Disaster impacts surveillance from social media with topic modeling and feature extraction: case of Hurricane Harvey
This study analyzes the content of Twitter data collected during Hurricane Harvey to identify the data of the highest relevance for assessing the impacts on infrastructure through automatically grouping the tweets by topics of discussion. More specifically, the researchers aimed to answer three research questions: (1) What are the common themes of discussion on Twitter during a major disaster, and do they contain infrastructure-related information? (2) How does the volume of tweets in each of the topics related to infrastructure impacts change over the course of the disaster response? (3) Does the spatial pattern of the locations of infrastructure-related tweets correlate with other measurements of real-world phenomena, such as flood depth, distributed disaster aid, or population density?

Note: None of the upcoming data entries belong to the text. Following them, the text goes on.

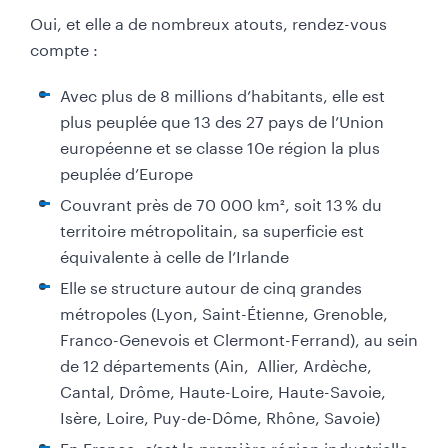
Oui, et elle a de nombreux atouts, rendez-vous
compte :
Avec plus de 8 millions d’habitants, elle est
plus peuplée que 13 des 27 pays de l’Union
européenne et se classe 10e région la plus
peuplée d’Europe
Couvrant près de 70 000 km², soit 13 % du
territoire métropolitain, sa superficie est
équivalente à celle de l’Irlande
Elle se structure autour de cinq grandes
métropoles (Lyon, Saint-Étienne, Grenoble,
Franco-Genevois et Clermont-Ferrand), au sein
de 12 départements (Ain, Allier, Ardèche,
Cantal, Drôme, Haute-Loire, Haute-Savoie,
Isère, Loire, Puy-de-Dôme, Rhône, Savoie)
En France, c’est la première région industrielle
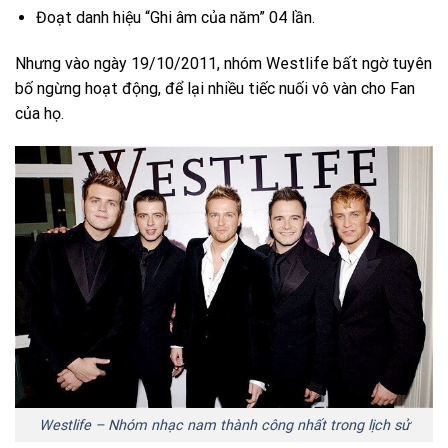
Đoạt danh hiệu “Ghi âm của năm” 04 lần.
Nhưng vào ngày 19/10/2011, nhóm Westlife bất ngờ tuyên
bố ngừng hoạt động, để lại nhiều tiếc nuối vô vàn cho Fan
của họ.
Westlife – Nhóm nhạc nam thành công nhất trong lịch sử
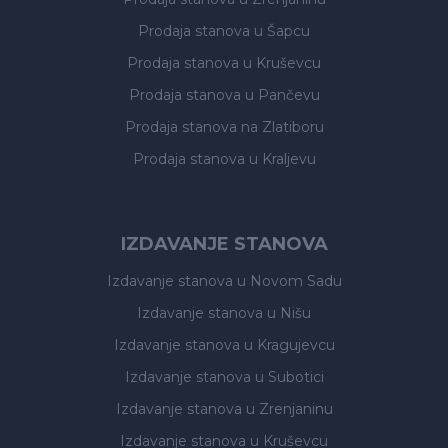
Prodaja stanova
u Šapcu
Prodaja stanova
u Kruševcu
Prodaja stanova
u Pančevu
Prodaja stanova
na Zlatiboru
Prodaja stanova
u Kraljevu
IZDAVANJE STANOVA
Izdavanje stanova
u Novom Sadu
Izdavanje stanova
u Nišu
Izdavanje stanova
u Kragujevcu
Izdavanje stanova
u Subotici
Izdavanje stanova
u Zrenjaninu
Izdavanje stanova
u Kruševcu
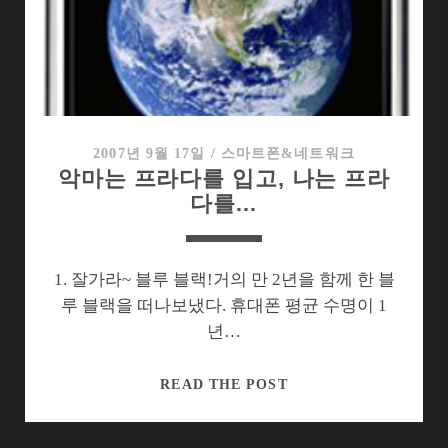
드
는
프
라
다
폰
의
2007년 9월 17일
/
스마트폰&네트워크
악마는 프라다를 입고, 나는 프라
액
다를…
세
서
리
를
1. 잘가라~ 블루 블랙!거의 만 2년을 함께 한 블
바
루 블랙을 떠나보냈다. 휴대폰 평균 수명이 1
꾸
년…
다
악
READ THE POST
마
는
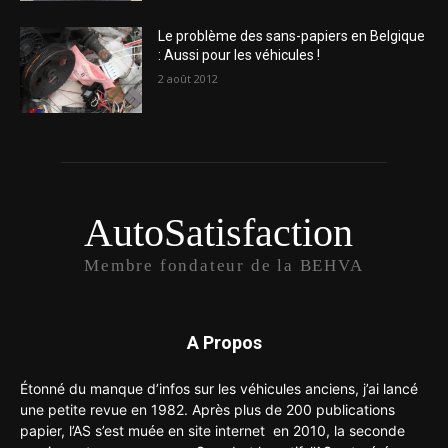
Le problème des sans-papiers en Belgique
: Aussi pour les véhicules !
2 août 2012
AutoSatisfaction
Membre fondateur de la BEHVA
A Propos
Étonné du manque d’infos sur les véhicules anciens, j’ai lancé
une petite revue en 1982. Après plus de 200 publications
papier, l’AS s’est muée en site internet en 2010, la seconde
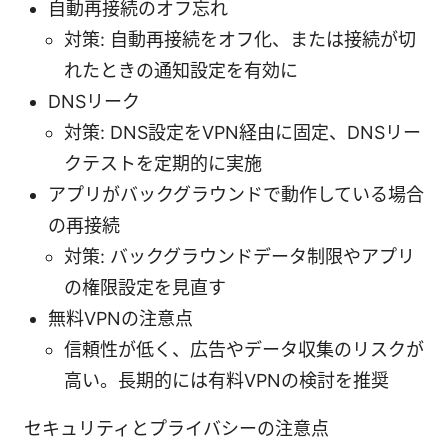
自動再接続のオフ忘れ
対策: 自動再接続をオフ化、または接続が切
れたときの通知設定を有効に
DNSリーク
対策: DNS設定をVPN経由に固定、DNSリー
クテストを定期的に実施
アプリがバックグラウンドで動作している場合
の再接続
対策: バックグラウンドデータ制限やアプリ
の権限設定を見直す
無料VPNの注意点
信頼性が低く、広告やデータ収集のリスクが
高い。長期的には有料VPNの検討を推奨
セキュリティとプライバシーの注意点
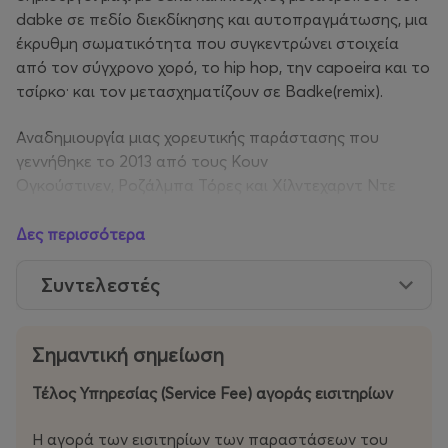
dabke σε πεδίο διεκδίκησης και αυτοπραγμάτωσης, μια
έκρυθμη σωματικότητα που συγκεντρώνει στοιχεία
από τον σύγχρονο χορό, το hip hop, την capoeira και το
τσίρκο· και τον μετασχηματίζουν σε Badke(remix).
Αναδημιουργία μιας χορευτικής παράστασης που
γεννήθηκε το 2013 από τους Κουν
Ογκούστινεν, Ροζάλμπα Τόρες και Χίλντεχαρντ Ντε
Βάιστ και περιόδευσε παγκοσμίως την περίοδο 2013–
2016, το Badke(remix) των Παλαιστίνιων
Δες περισσότερα
καλλιτεχνών Αμίρ Σάμπρα και Ατά
Χατάμπ επισκέπτεται τη γλώσσα της παράδοσης και
Συντελεστές
της δίνει μια άλλη στροφή, αφουγκραζόμενο τις αγωνίες
του τώρα. Πέρα από τις σκληρές γραμμές των συνόρων
Σημαντική σημείωση
στον γεωγραφικό και πολιτισμικό χάρτη,
το Badke(remix) εκπέμπει σήματα προς κάθε δέκτη και
Τέλος Υπηρεσίας (Service Fee) αγοράς εισιτηρίων
προωθεί την ιδέα ενός διεθνούς ‘ανήκειν’. Η εξαθλίωση
των πληθυσμών κατά τις πρόσφατες εχθροπραξίες και
Η αγορά των εισιτηρίων των παραστάσεων του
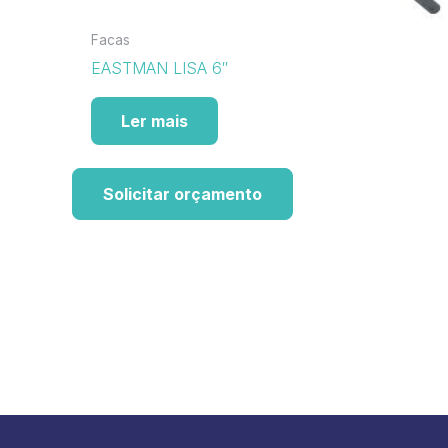
Facas
EASTMAN LISA 6″
Ler mais
Solicitar orçamento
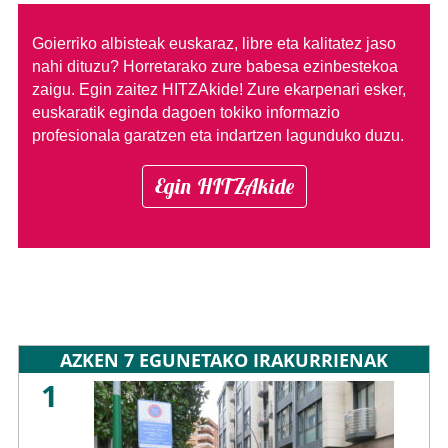
Goierriko albisteak euskaraz, libre eta kalitatez jaso
nahi dituzu?
Horretarako zure babesa ezinbestekoa
zaigu. Egin zaitez HITZAkide!
Zure ekarpenari esker,
euskaratik eginda dagoen tokiko informazio
profesionala garatzen eta indartzen lagunduko duzu.
Egin HITZAkide
AZKEN 7 EGUNETAKO IRAKURRIENAK
1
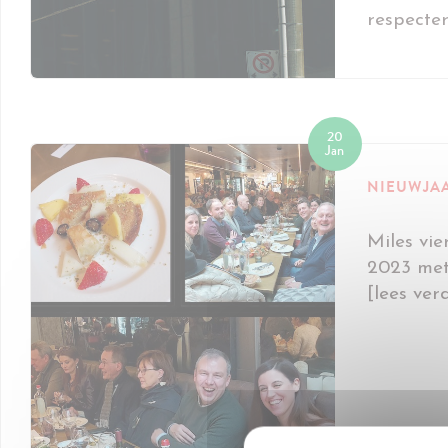
respecter
20
Jan
NIEUWJA
Miles vier
2023 met
[lees ver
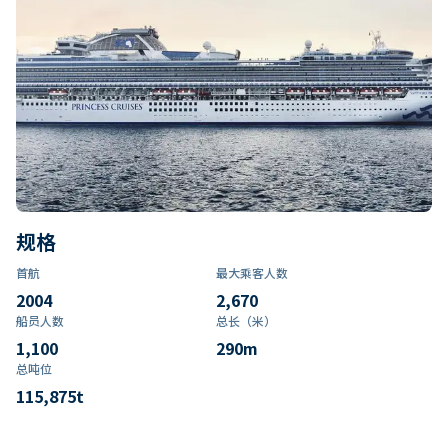
规格
首航
最大乘客人数
2004
2,670
船员人数
总长（米）
1,100
290
m
总吨位
115,875
t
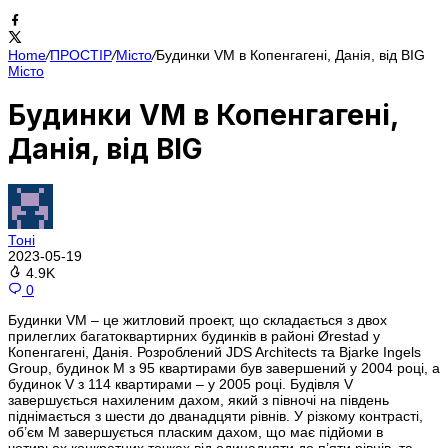
Home
/
ПРОСТІР
/
Місто
/
Будинки VM в Копенгагені, Данія, від BIG
Місто
Будинки VM в Копенгагені,
Данія, від BIG
Тоні
2023-05-19
4.9K
0
Будинки VM – це житловий проект, що складається з двох
прилеглих багатоквартирних будинків в районі Ørestad у
Копенгагені, Данія. Розроблений JDS Architects та Bjarke Ingels
Group, будинок M з 95 квартирами був завершений у 2004 році, а
будинок V з 114 квартирами – у 2005 році. Будівля V
завершується нахиленим дахом, який з півночі на південь
піднімається з шести до дванадцяти рівнів. У різкому контрасті,
об’єм M завершується пласким дахом, що має підйоми в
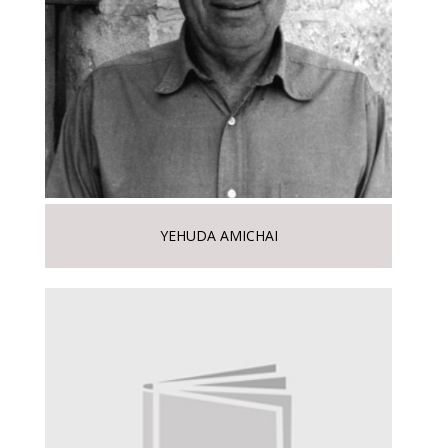
YEHUDA AMICHAI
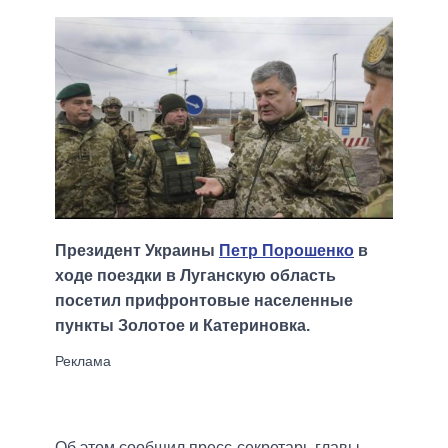
Президент Украины
Петр Порошенко
в
ходе поездки в Луганскую область
посетил прифронтовые населенные
пункты Золотое и Катериновка.
Об этом сообщил пресс-секретарь главы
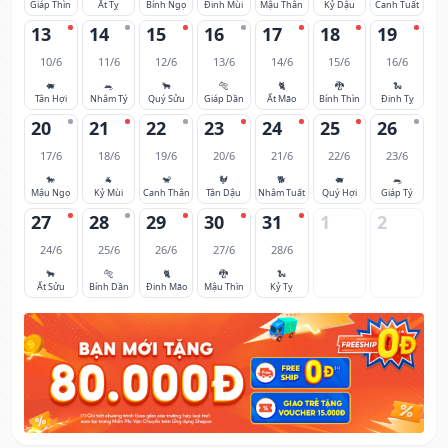
Giáp Thìn
Ất Tỵ
Bính Ngọ
Đinh Mùi
Mậu Thân
Kỷ Dậu
Canh Tuất
13
14
15
16
17
18
19
10/6
11/6
12/6
13/6
14/6
15/6
16/6
🐖
🐀
🐂
🐅
🐈
🐉
🐍
Tân Hợi
Nhâm Tý
Quý Sửu
Giáp Dần
Ất Mão
Bính Thìn
Đinh Tỵ
20
21
22
23
24
25
26
17/6
18/6
19/6
20/6
21/6
22/6
23/6
🐎
🐐
🐒
🐓
🐕
🐖
🐀
Mậu Ngọ
Kỷ Mùi
Canh Thân
Tân Dậu
Nhâm Tuất
Quý Hợi
Giáp Tý
27
28
29
30
31
1
2
24/6
25/6
26/6
27/6
28/6
🐂
🐅
🐈
🐉
🐍
Ất Sửu
Bính Dần
Đinh Mão
Mậu Thìn
Kỷ Tỵ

Through a series of filtering by keywords and geographic information and applying latent Dirichlet allocation modeling, we identified 24 topics that dominated Twitter during Hurricane Harvey. Among these topics, nine of them were of interest to this study. To answer the first research question, the researchers found that the nine infrastructure-related themes were (1) urban flooding and needs for rescue vehicles; (2) impacts to coastal areas; (3) overflowing waterbodies and associated evacuations; (4) impacts to roads, highways, and airports; (5) personal vehicle impacts and road accidents; (6) impacts to multiunit housing; (6) shortages of gas and supplies; (7) personal property damage; (8) insurance claims; and (9) prolonged power, cell, and Internet outages. To answer the second question, they found that the relevance of the topics changed over time, with shortages of gas and supplies discussed primarily before the landfall, various damage impact topics during the active flooding phase, and the property damage and insurance claims gaining traction after the initial impacts dissipated. As for the third research question, the authors found significant correlations between the number of infrastructure related tweets and population density, whereas correlations with flood depth or disaster aid were not significant.